> PROVIDED PASSAGE
*** Block opens ***
# Wood for steam bending



## jonlan (Dec 21, 2015)

Hi Folks. Recently my local Rockler store had their steam bending chamber kit on sale and it occurred to me that building the kids a toboggan for Christmas might be a fun project. So I went ahead and bought it - built a box big enough to hold 6 foot long pieces of lumber out of pine, put in some dowels to keep them elevated and started reading about steam bending. Most of the articles I found encouraged you to pre-soak the wood before steaming it. Most toboggans I found were made out of Ash but I had a hard time finding any. Then I found one or two that were built out of maple (which I enjoy working with and is easy to come by here) so I tried that. I bought some pre-dimensioned 1×4s, cut them in half, and then split them each down the middle to make my slats. They came in at about 1.75×3/8 inch each. So then I filled a large garbage can full of water and let them soak for 3 days.

After that, I fired up the steam chamber, put the boards in, waited for it to get to 200 degrees, and then let the board sit in there for about 25 minutes at over 200. As expected, the boards came out hot and I attempted to bend them around the form I built. Out of 10 boards, 3 of them snapped. I was a little disappointed but had read that this can happen and assumed that was OK for my first attempt.

Long story short - the forms I built werent great and the maple boards turned out, but not awesome. So I decided to do some more research and try again. I came across Lee Valleys steam bending guide and was surprised to learn that they thought Oak was easier to bend than maple. So I went out, bought some red oak, and tried again. Same process, but this time I built a much better form.

I steamed them this morning, same amount of time I did the maple, and this time out of 16 boards, 8 of them broke.

So now Im wondering what Im doing wrong. I know that most places recommend you dont buy kiln dried lumber - but I Im pretty sure all of the lumber I bought was. Not sure where to source lumber that isnt and I was hopeful that the pre-soak would help on that end. The boards that broke seemed brittle to me and failed almost the instant I tried to bend them. So perhaps I just picked some bad boards. I went through the entire pile at the store and looked for the ones with the straightest grain.

Is this a common issue when steam bending? My form for the toboggan has just the front curve and is over a foot in diameter so it's not a crazy curve.


----------



## jacww (Aug 23, 2015)
*** Block closes ***
> RECORDS SUPPLIED
*** Block opens ***
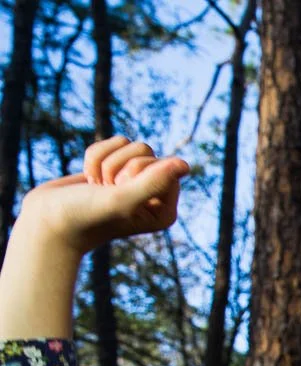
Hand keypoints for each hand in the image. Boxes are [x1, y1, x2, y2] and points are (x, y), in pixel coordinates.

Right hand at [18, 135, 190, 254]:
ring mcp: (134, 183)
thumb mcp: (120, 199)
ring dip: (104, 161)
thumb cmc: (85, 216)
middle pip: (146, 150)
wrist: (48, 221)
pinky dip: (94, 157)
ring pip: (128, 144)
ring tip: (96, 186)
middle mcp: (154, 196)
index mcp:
*** Block closes ***
*** Block opens ***
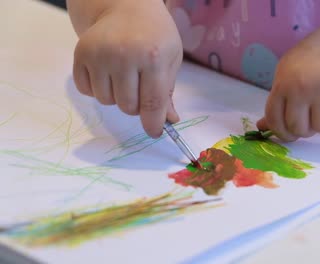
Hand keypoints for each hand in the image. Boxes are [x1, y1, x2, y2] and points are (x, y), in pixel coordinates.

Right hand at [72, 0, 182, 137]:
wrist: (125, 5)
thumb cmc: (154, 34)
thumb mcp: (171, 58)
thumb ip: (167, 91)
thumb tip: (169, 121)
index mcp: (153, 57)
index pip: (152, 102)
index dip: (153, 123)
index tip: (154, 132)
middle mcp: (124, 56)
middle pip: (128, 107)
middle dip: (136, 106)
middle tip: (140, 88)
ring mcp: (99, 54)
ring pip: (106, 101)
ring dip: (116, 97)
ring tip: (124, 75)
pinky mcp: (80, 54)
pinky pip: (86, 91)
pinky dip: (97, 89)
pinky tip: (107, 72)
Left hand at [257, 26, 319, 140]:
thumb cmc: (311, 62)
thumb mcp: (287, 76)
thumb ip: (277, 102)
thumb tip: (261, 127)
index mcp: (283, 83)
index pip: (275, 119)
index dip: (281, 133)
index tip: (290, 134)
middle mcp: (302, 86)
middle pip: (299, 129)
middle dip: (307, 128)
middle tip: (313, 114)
*** Block closes ***
*** Block opens ***
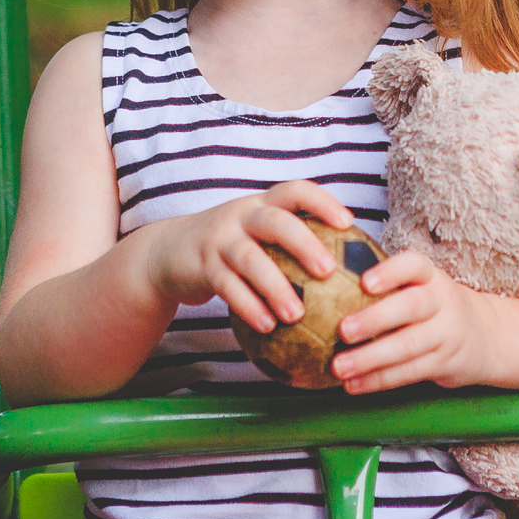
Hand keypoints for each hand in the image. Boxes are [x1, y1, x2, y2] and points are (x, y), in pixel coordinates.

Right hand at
*** Block closes ***
> TASK BRIEF
Return the passage of the steam bending thread starting with "So now Im wondering" and going on through "a crazy curve.", copied word for word.

> TASK RESULT
So now Im wondering what Im doing wrong. I know that most places recommend you dont buy kiln dried lumber - but I Im pretty sure all of the lumber I bought was. Not sure where to source lumber that isnt and I was hopeful that the pre-soak would help on that end. The boards that broke seemed brittle to me and failed almost the instant I tried to bend them. So perhaps I just picked some bad boards. I went through the entire pile at the store and looked for the ones with the straightest grain.

Is this a common issue when steam bending? My form for the toboggan has just the front curve and is over a foot in diameter so it's not a crazy curve.